Following is a glossary of some common document imaging terms that you should be familiar with as you move forward in the market (they have loosely been set up in order from the beginning of an imaging process to the end):
Scanning: This is the physical process of converting a paper to electronic images. It is accomplished through a scanner, a device that contains cameras, lighting, and other imaging electronics.
ADF (automatic document feeder): This is what separates dedicated document scanners from photo scanners. An ADF is a paper tray that enables a user to place multiple documents in a stack, which will then automatically be run through a scanner in succession.
MFP (multi-function peripheral): A printer that also offers document copying and scanning capabilities.
Double-feed detection: Document scanners will utilize various techniques in order to enable paper to be fed more smoothly and prevent paper jams.
Capture: The entire process, from scanning through data capture, associated with converting a paper document to electronic information.
Image processing: This is a set of technologies typically applied to a document image as it’s being captured. Auto-color and blank-page detection, as well as deskewing and despeckling, are common processes designed in order to improve the quality of images being output.
Grayscale thresholding: An advanced image-processing technique that involves taking grayscale data and using them in order to create higher-quality bitonal images. It’s typically very effective on lower-contrast images and in applications where OCR/ICR is being applied.
TIFF: A document image format often utilized in ECM systems. TIFF files are typically bitonal and incorporate Group 4 compression. A dedicated TIFF viewer is often required, as most browsers do not support TIFF.
PDF: A document format utilized in some document imaging applications. Both TIFF and PDF are ISO standards. PDF is a richer, more complex format, which can be a double-edged sword for document imaging.
OCR/ICR (optical/intelligent character recognition): Technology for electronically recognizing numbers, letters, and words on a document image. Although technically it’s not correct, many people refer to OCR as machine print recognition and ICR as handprint recognition. OCR/ICR can be applied to an entire page for file conversion (image to word processing, for example) or full-text indexing purposes or to fields for data extraction.
Forms processing: Extracting data from a document image. OCR/ICR is typically utilized, although mark recognition (think bubble tests), key-from-image techniques, and database lookups can also be applied. Captured data is typically fed into another software application like an ERP, accounting, or ECM system.
IDR (intelligent document recognition): Advanced forms processing that has helped expand its use from strictly structured forms (tax, health insurance claims, surveys, etc.) to more semi-structured (invoices) and even unstructured (correspondence) documents.

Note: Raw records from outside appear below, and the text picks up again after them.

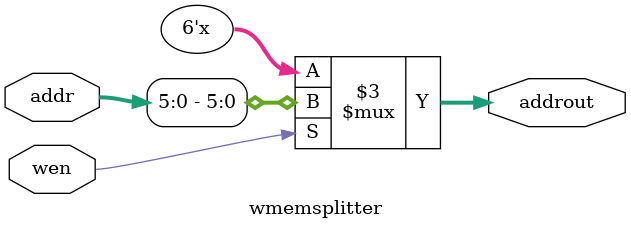
<source format=v>
`timescale 1ns / 1ps


module wmemsplitter(input wen, input[63:0]addr, output reg [5:0]addrout);
    
    always @*
    begin
        if (wen)
        begin
            addrout[5:0] = addr[5:0];
        end else begin
            addrout[5:0] = 6'bxxxxxx;
        end
    end
endmodule

</source>
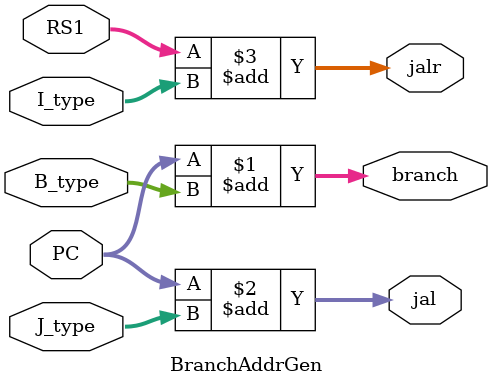
<source format=sv>
`timescale 1ns / 1ps


module BranchAddrGen( 
    input logic [31:0]RS1,
    input logic [31:0]B_type,
    input logic [31:0]PC,
    input logic [31:0]J_type,
    input logic [31:0]I_type,
    
    output logic [31:0]jal,
    output logic [31:0]branch,
    output logic [31:0]jalr
    );
    
    assign branch = PC + B_type;
    assign jal = PC + J_type;
    assign jalr = RS1 + I_type;
endmodule

</source>
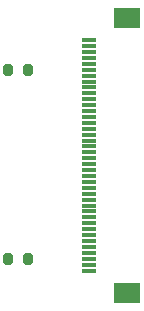
<source format=gbr>
%TF.GenerationSoftware,KiCad,Pcbnew,(6.0.9)*%
%TF.CreationDate,2022-11-21T20:56:18+08:00*%
%TF.ProjectId,Sitronix_3.95''_480x480,53697472-6f6e-4697-985f-332e39352727,rev?*%
%TF.SameCoordinates,Original*%
%TF.FileFunction,Paste,Top*%
%TF.FilePolarity,Positive*%
%FSLAX46Y46*%
G04 Gerber Fmt 4.6, Leading zero omitted, Abs format (unit mm)*
G04 Created by KiCad (PCBNEW (6.0.9)) date 2022-11-21 20:56:18*
%MOMM*%
%LPD*%
G01*
G04 APERTURE LIST*
G04 Aperture macros list*
%AMRoundRect*
0 Rectangle with rounded corners*
0 $1 Rounding radius*
0 $2 $3 $4 $5 $6 $7 $8 $9 X,Y pos of 4 corners*
0 Add a 4 corners polygon primitive as box body*
4,1,4,$2,$3,$4,$5,$6,$7,$8,$9,$2,$3,0*
0 Add four circle primitives for the rounded corners*
1,1,$1+$1,$2,$3*
1,1,$1+$1,$4,$5*
1,1,$1+$1,$6,$7*
1,1,$1+$1,$8,$9*
0 Add four rect primitives between the rounded corners*
20,1,$1+$1,$2,$3,$4,$5,0*
20,1,$1+$1,$4,$5,$6,$7,0*
20,1,$1+$1,$6,$7,$8,$9,0*
20,1,$1+$1,$8,$9,$2,$3,0*%
G04 Aperture macros list end*
%ADD10R,1.300000X0.300000*%
%ADD11R,2.200000X1.800000*%
%ADD12RoundRect,0.200000X0.200000X0.275000X-0.200000X0.275000X-0.200000X-0.275000X0.200000X-0.275000X0*%
%ADD13RoundRect,0.200000X-0.200000X-0.275000X0.200000X-0.275000X0.200000X0.275000X-0.200000X0.275000X0*%
G04 APERTURE END LIST*
D10*
%TO.C,J3*%
X99816000Y-96491000D03*
X99816000Y-95991000D03*
X99816000Y-95491000D03*
X99816000Y-94991000D03*
X99816000Y-94491000D03*
X99816000Y-93991000D03*
X99816000Y-93491000D03*
X99816000Y-92991000D03*
X99816000Y-92491000D03*
X99816000Y-91991000D03*
X99816000Y-91491000D03*
X99816000Y-90991000D03*
X99816000Y-90491000D03*
X99816000Y-89991000D03*
X99816000Y-89491000D03*
X99816000Y-88991000D03*
X99816000Y-88491000D03*
X99816000Y-87991000D03*
X99816000Y-87491000D03*
X99816000Y-86991000D03*
X99816000Y-86491000D03*
X99816000Y-85991000D03*
X99816000Y-85491000D03*
X99816000Y-84991000D03*
X99816000Y-84491000D03*
X99816000Y-83991000D03*
X99816000Y-83491000D03*
X99816000Y-82991000D03*
X99816000Y-82491000D03*
X99816000Y-81991000D03*
X99816000Y-81491000D03*
X99816000Y-80991000D03*
X99816000Y-80491000D03*
X99816000Y-79991000D03*
X99816000Y-79491000D03*
X99816000Y-78991000D03*
X99816000Y-78491000D03*
X99816000Y-77991000D03*
X99816000Y-77491000D03*
X99816000Y-76991000D03*
D11*
X103066000Y-75091000D03*
X103066000Y-98391000D03*
%TD*%
D12*
%TO.C,R2*%
X94622000Y-95491000D03*
X92972000Y-95491000D03*
%TD*%
D13*
%TO.C,R1*%
X92972000Y-79491000D03*
X94622000Y-79491000D03*
%TD*%
M02*

</source>
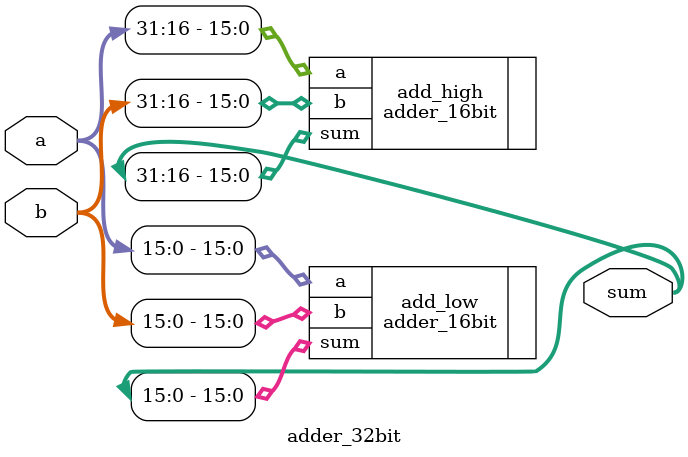
<source format=v>


module adder_32bit (
  input [31:0] a,
  input [31:0] b,
  output [31:0] sum
);

  // high 16 bit
  adder_16bit add_high (
    .a(a[31:16]),
    .b(b[31:16]),
    .sum(sum[31:16])
  );  

  // low 16 bit
  adder_16bit add_low (
    .a(a[15:0]),
    .b(b[15:0]), 
    .sum(sum[15:0])
  );

endmodule
</source>
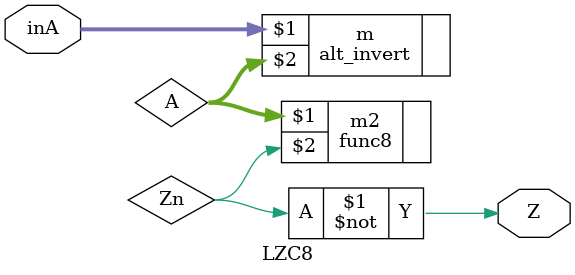
<source format=v>
module LZC8(inA, Z
	);

	// Assigning ports as in/out
	input [7:0] inA;
	output Z;

	wire [7:0] A;
	alt_invert #(8) m(inA, A);

	wire Zn;
	func8 m2(A, Zn);

	assign Z = ~Zn;

endmodule

</source>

Auto-classification: A form of IDR used in order to identify document type; typically utilized in order to automate the routing of images to the next step in a workflow.
Confidence levels: Feedback on how confident an automated recognition application is on the accuracy of data being captured. Thresholds can be set, and if the confidence level falls below a certain percentage, manual intervention can be invoked.
QA (quality assurance): Human intervention in automated document capture processing. It can be invoked for every document and/or for a random sampling, and it can be based on confidence levels.
Workflow: The ability to move documents among various people and systems that need to access the information on the documents in order to complete a business process. Often, document imaging is utilized in order to facilitate workflow automation, as moving electronic documents among multiple parties can be more efficient than working with paper documents.
ECM (enterprise content management): The technology group under which document imaging is often included. Document images are content. Management features typically include automated workflow, access control, mark-up capabilities, and lifecycle/records management.
Metadata: Descriptive information about a document. For an image, it might include a date, the type of file, an account number or name, and other relevant information depending on the application. Metadata is often applied at the capture stage of an imaging process and utilized in workflow, retrieval, and archiving.
Records management: Software for controlling the lifecycle of a document. It typically comes into play after a document has reached its final format and is being archived for compliance (either internal policy or external regulation) purposes. It helps organizations effectively manage their archives by enforcing consistent processes related to the disposal of information.
These are not the only terms that you will run into in the field, but hopefully this glossary is enough to at least get you started and enable a clear chain of communication between you, your vendors, and your customers.